Kai Ryssdal: We are now 21 days into 2010. So, how are you doing with your New Year’s resolutions? Are you actually following through? Or have they been tossed on the pile of ignored good intentions? If so, commentator K.C. Cole says you’ve got science on your side.


K.C. COLE: Ever wonder why it’s so hard to keep those New Year’s resolutions? Get off the couch and exercise every day? Drop that $4-a-day latte habit for some home brew? Stop getting into the same stupid social dynamics and start trying more productive tactics? Turn around a business or, for that matter, an economy?

Much of the problem is inertia.

We all know that it takes energy to get started on something, whether it’s propelling yourself out of bed or propelling a rocket to Mars. What we don’t tend to appreciate is how hard it is to stop what you’re already doing.

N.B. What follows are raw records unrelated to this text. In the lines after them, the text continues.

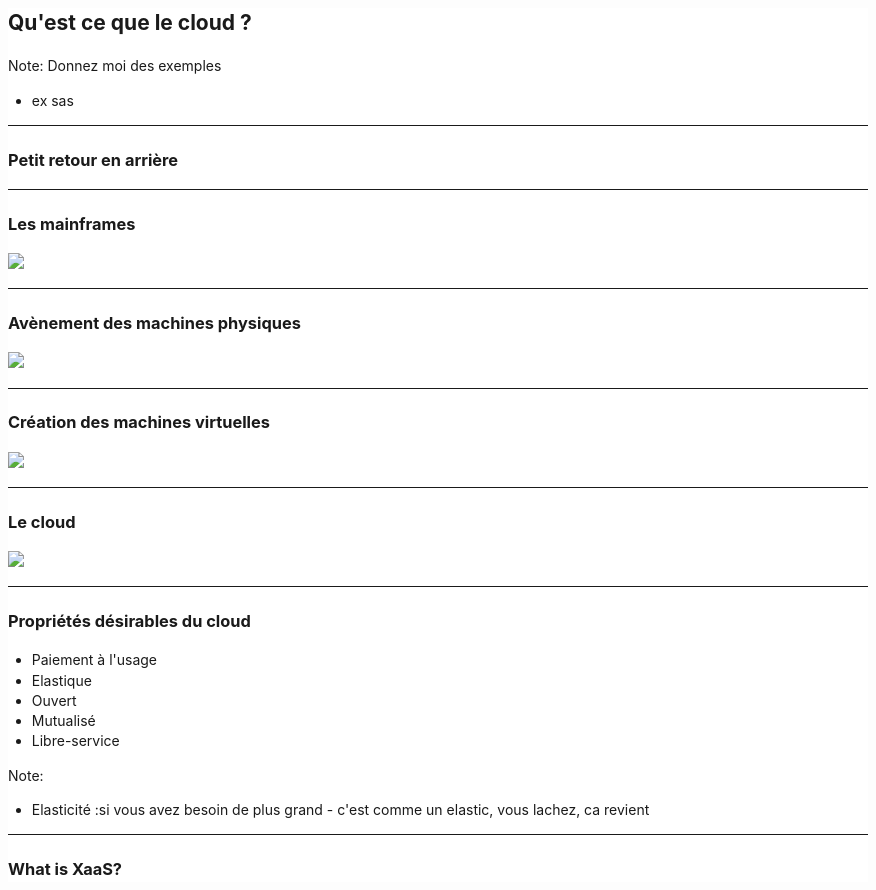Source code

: ## Qu'est ce que le cloud ?

Note:
Donnez moi des exemples
* ex sas

----

### Petit retour en arrière

----

### Les mainframes

<img src="https://www.researchgate.net/publication/275405572/figure/fig2/AS:294523784712210@1447231350853/Mainframe-Architecture.png" style="background:none; border:none; box-shadow:none;"/>

----

### Avènement des machines physiques

<img src="https://images-na.ssl-images-amazon.com/images/G/01/aplusautomation/vendorimages/44874a48-43bf-4ae8-8e4f-0bee135aac93.jpg._CB320252724_.jpg" width="55%" style="background:none; border:none; box-shadow:none;" />

----

### Création des machines virtuelles

<img src="https://www.veeam.com/blog/wp-content/uploads/2015/10/2015-Q4-Physical-Servers-vs-VMs.png" style="background:none; border:none; box-shadow:none;"/>

----

### Le cloud

<img src="https://upload.wikimedia.org/wikipedia/commons/9/93/Nuage33.png" width="65%" style="background:none; border:none; box-shadow:none;"/>

----

### Propriétés désirables du cloud

* Paiement à l'usage
* Elastique
* Ouvert
* Mutualisé
* Libre-service

Note:
* Elasticité :si vous avez besoin de plus grand - c'est comme un elastic, vous lachez, ca revient

----

### What is XaaS?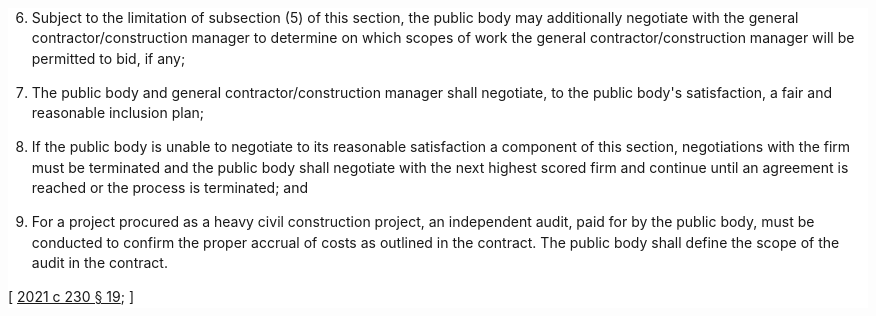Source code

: 6. Subject to the limitation of subsection (5) of this section, the public body may additionally negotiate with the general contractor/construction manager to determine on which scopes of work the general contractor/construction manager will be permitted to bid, if any;

7. The public body and general contractor/construction manager shall negotiate, to the public body's satisfaction, a fair and reasonable inclusion plan;

8. If the public body is unable to negotiate to its reasonable satisfaction a component of this section, negotiations with the firm must be terminated and the public body shall negotiate with the next highest scored firm and continue until an agreement is reached or the process is terminated; and

9. For a project procured as a heavy civil construction project, an independent audit, paid for by the public body, must be conducted to confirm the proper accrual of costs as outlined in the contract. The public body shall define the scope of the audit in the contract.

\[ [2021 c 230 § 19](http://lawfilesext.leg.wa.gov/biennium/2021-22/Pdf/Bills/Session%20Laws/Senate/5032.SL.pdf?cite=2021%20c%20230%20§%2019); \]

In fact, it’s relatively easy to blast your way to a distant planet compared to what it takes to slow down your spacecraft once you get there.

The same is true of anything. Slide into second base? Move journalism from print to online? Resist the temptation to pay out huge bonuses?

In terms of energy required, there’s no difference between a start up and a stop down. At bottom, inertia is simply resistance to change. Fighting it is hard, and frequently generates heat.

Of course, massive organizations — and massive economies — have far more inertia than small ones. Why?

Certainly, complexity is part of the equation. The more tangled the web, the harder it is to move one piece without bringing along all the rest.

But today, physicists are seeking the source of inertia in a kind of cosmic molasses that pervades what we think of as “empty” space — the so-called “Higgs Field.” If they’re right, evidence for this stuff may well show up in the new particle collider recently revved up in Europe.

Such a discovery wouldn’t make it any easier to change personal habits or national policy. But it’s somehow comforting to know that inertia is built into the stuff of the cosmos itself.

When change is hard, you can always blame the universe.

Ryssdal: K.C. Cole is a professor of journalism at the Annenberg School for Communication and Journalism at the University of Southern California. Her most recent book is called “Something Incredibly Wonderful Happens: Frank Oppenheimer and the World He Made Up.”